**Records to use:**

- - - - -

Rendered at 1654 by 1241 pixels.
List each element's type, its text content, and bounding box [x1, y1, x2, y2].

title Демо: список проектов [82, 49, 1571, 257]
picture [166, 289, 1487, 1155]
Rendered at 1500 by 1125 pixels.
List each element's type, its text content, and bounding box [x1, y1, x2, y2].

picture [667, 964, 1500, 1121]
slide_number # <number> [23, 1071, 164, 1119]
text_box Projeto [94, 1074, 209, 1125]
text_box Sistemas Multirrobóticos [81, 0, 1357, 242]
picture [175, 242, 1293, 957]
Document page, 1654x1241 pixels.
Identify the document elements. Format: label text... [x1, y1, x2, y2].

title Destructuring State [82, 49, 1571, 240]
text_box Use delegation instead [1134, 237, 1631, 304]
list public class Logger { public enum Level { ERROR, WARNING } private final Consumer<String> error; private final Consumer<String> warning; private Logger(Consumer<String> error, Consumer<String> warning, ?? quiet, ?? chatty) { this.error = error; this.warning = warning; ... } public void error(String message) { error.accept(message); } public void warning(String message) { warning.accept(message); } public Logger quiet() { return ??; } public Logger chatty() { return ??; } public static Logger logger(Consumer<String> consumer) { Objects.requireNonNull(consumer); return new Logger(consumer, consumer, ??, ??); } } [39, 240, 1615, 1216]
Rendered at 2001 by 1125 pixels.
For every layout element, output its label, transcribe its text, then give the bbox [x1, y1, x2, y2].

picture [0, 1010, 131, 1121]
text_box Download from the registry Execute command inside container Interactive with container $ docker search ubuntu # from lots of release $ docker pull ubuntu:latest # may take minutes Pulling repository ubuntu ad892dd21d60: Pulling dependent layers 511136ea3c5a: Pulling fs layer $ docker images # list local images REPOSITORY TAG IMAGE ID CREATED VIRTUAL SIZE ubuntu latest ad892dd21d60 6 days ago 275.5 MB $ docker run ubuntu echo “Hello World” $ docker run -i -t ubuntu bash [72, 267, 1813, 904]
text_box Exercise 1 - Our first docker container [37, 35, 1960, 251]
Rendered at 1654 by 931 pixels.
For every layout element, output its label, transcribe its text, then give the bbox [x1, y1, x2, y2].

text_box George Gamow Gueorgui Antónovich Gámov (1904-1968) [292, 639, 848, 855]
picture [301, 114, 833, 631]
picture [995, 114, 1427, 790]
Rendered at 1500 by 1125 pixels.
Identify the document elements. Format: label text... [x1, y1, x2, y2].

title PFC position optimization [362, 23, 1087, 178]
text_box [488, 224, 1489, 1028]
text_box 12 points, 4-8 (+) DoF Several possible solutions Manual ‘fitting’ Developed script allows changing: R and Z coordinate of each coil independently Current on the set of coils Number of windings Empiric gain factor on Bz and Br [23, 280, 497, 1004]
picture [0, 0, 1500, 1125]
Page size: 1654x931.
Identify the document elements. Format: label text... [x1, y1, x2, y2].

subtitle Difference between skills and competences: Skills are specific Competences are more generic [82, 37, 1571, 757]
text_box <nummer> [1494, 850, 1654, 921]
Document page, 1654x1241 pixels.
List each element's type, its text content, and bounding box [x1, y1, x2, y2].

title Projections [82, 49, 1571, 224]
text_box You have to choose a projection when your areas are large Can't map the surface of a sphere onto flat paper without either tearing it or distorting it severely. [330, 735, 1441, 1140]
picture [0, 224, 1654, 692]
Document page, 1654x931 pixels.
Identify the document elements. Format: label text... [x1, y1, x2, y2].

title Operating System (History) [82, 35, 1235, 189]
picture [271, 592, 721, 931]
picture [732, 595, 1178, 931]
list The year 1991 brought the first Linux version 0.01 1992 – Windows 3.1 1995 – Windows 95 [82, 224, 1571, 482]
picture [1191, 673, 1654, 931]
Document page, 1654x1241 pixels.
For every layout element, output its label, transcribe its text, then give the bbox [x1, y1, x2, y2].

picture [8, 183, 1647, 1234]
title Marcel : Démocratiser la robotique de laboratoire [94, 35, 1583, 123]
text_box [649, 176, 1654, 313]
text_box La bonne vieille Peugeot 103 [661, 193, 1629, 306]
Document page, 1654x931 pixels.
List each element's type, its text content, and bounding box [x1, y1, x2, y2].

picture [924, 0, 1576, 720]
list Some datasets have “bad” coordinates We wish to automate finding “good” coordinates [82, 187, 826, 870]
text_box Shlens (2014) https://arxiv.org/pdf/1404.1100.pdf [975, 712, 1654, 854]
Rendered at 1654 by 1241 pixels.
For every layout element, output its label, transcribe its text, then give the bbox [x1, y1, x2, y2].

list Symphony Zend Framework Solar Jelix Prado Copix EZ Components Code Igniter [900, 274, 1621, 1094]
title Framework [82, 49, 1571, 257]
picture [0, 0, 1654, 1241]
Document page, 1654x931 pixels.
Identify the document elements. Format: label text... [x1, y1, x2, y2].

- - - - -

**Exercise instructions:** Substitute "Displayed" for every occurrence of "Rendered" in the listing above and reproduce the listing with nothing else changed.

**Task answer:**
Displayed at 1654 by 1241 pixels.
List each element's type, its text content, and bounding box [x1, y1, x2, y2].

title Демо: список проектов [82, 49, 1571, 257]
picture [166, 289, 1487, 1155]
Displayed at 1500 by 1125 pixels.
List each element's type, its text content, and bounding box [x1, y1, x2, y2].

picture [667, 964, 1500, 1121]
slide_number # <number> [23, 1071, 164, 1119]
text_box Projeto [94, 1074, 209, 1125]
text_box Sistemas Multirrobóticos [81, 0, 1357, 242]
picture [175, 242, 1293, 957]
Document page, 1654x1241 pixels.
Identify the document elements. Format: label text... [x1, y1, x2, y2].

title Destructuring State [82, 49, 1571, 240]
text_box Use delegation instead [1134, 237, 1631, 304]
list public class Logger { public enum Level { ERROR, WARNING } private final Consumer<String> error; private final Consumer<String> warning; private Logger(Consumer<String> error, Consumer<String> warning, ?? quiet, ?? chatty) { this.error = error; this.warning = warning; ... } public void error(String message) { error.accept(message); } public void warning(String message) { warning.accept(message); } public Logger quiet() { return ??; } public Logger chatty() { return ??; } public static Logger logger(Consumer<String> consumer) { Objects.requireNonNull(consumer); return new Logger(consumer, consumer, ??, ??); } } [39, 240, 1615, 1216]
Displayed at 2001 by 1125 pixels.
For every layout element, output its label, transcribe its text, then give the bbox [x1, y1, x2, y2].

picture [0, 1010, 131, 1121]
text_box Download from the registry Execute command inside container Interactive with container $ docker search ubuntu # from lots of release $ docker pull ubuntu:latest # may take minutes Pulling repository ubuntu ad892dd21d60: Pulling dependent layers 511136ea3c5a: Pulling fs layer $ docker images # list local images REPOSITORY TAG IMAGE ID CREATED VIRTUAL SIZE ubuntu latest ad892dd21d60 6 days ago 275.5 MB $ docker run ubuntu echo “Hello World” $ docker run -i -t ubuntu bash [72, 267, 1813, 904]
text_box Exercise 1 - Our first docker container [37, 35, 1960, 251]
Displayed at 1654 by 931 pixels.
For every layout element, output its label, transcribe its text, then give the bbox [x1, y1, x2, y2].

text_box George Gamow Gueorgui Antónovich Gámov (1904-1968) [292, 639, 848, 855]
picture [301, 114, 833, 631]
picture [995, 114, 1427, 790]
Displayed at 1500 by 1125 pixels.
Identify the document elements. Format: label text... [x1, y1, x2, y2].

title PFC position optimization [362, 23, 1087, 178]
text_box [488, 224, 1489, 1028]
text_box 12 points, 4-8 (+) DoF Several possible solutions Manual ‘fitting’ Developed script allows changing: R and Z coordinate of each coil independently Current on the set of coils Number of windings Empiric gain factor on Bz and Br [23, 280, 497, 1004]
picture [0, 0, 1500, 1125]
Page size: 1654x931.
Identify the document elements. Format: label text... [x1, y1, x2, y2].

subtitle Difference between skills and competences: Skills are specific Competences are more generic [82, 37, 1571, 757]
text_box <nummer> [1494, 850, 1654, 921]
Document page, 1654x1241 pixels.
List each element's type, its text content, and bounding box [x1, y1, x2, y2].

title Projections [82, 49, 1571, 224]
text_box You have to choose a projection when your areas are large Can't map the surface of a sphere onto flat paper without either tearing it or distorting it severely. [330, 735, 1441, 1140]
picture [0, 224, 1654, 692]
Document page, 1654x931 pixels.
Identify the document elements. Format: label text... [x1, y1, x2, y2].

title Operating System (History) [82, 35, 1235, 189]
picture [271, 592, 721, 931]
picture [732, 595, 1178, 931]
list The year 1991 brought the first Linux version 0.01 1992 – Windows 3.1 1995 – Windows 95 [82, 224, 1571, 482]
picture [1191, 673, 1654, 931]
Document page, 1654x1241 pixels.
For every layout element, output its label, transcribe its text, then give the bbox [x1, y1, x2, y2].

picture [8, 183, 1647, 1234]
title Marcel : Démocratiser la robotique de laboratoire [94, 35, 1583, 123]
text_box [649, 176, 1654, 313]
text_box La bonne vieille Peugeot 103 [661, 193, 1629, 306]
Document page, 1654x931 pixels.
List each element's type, its text content, and bounding box [x1, y1, x2, y2].

picture [924, 0, 1576, 720]
list Some datasets have “bad” coordinates We wish to automate finding “good” coordinates [82, 187, 826, 870]
text_box Shlens (2014) https://arxiv.org/pdf/1404.1100.pdf [975, 712, 1654, 854]
Displayed at 1654 by 1241 pixels.
For every layout element, output its label, transcribe its text, then give the bbox [x1, y1, x2, y2].

list Symphony Zend Framework Solar Jelix Prado Copix EZ Components Code Igniter [900, 274, 1621, 1094]
title Framework [82, 49, 1571, 257]
picture [0, 0, 1654, 1241]
Document page, 1654x931 pixels.
Identify the document elements. Format: label text... [x1, y1, x2, y2].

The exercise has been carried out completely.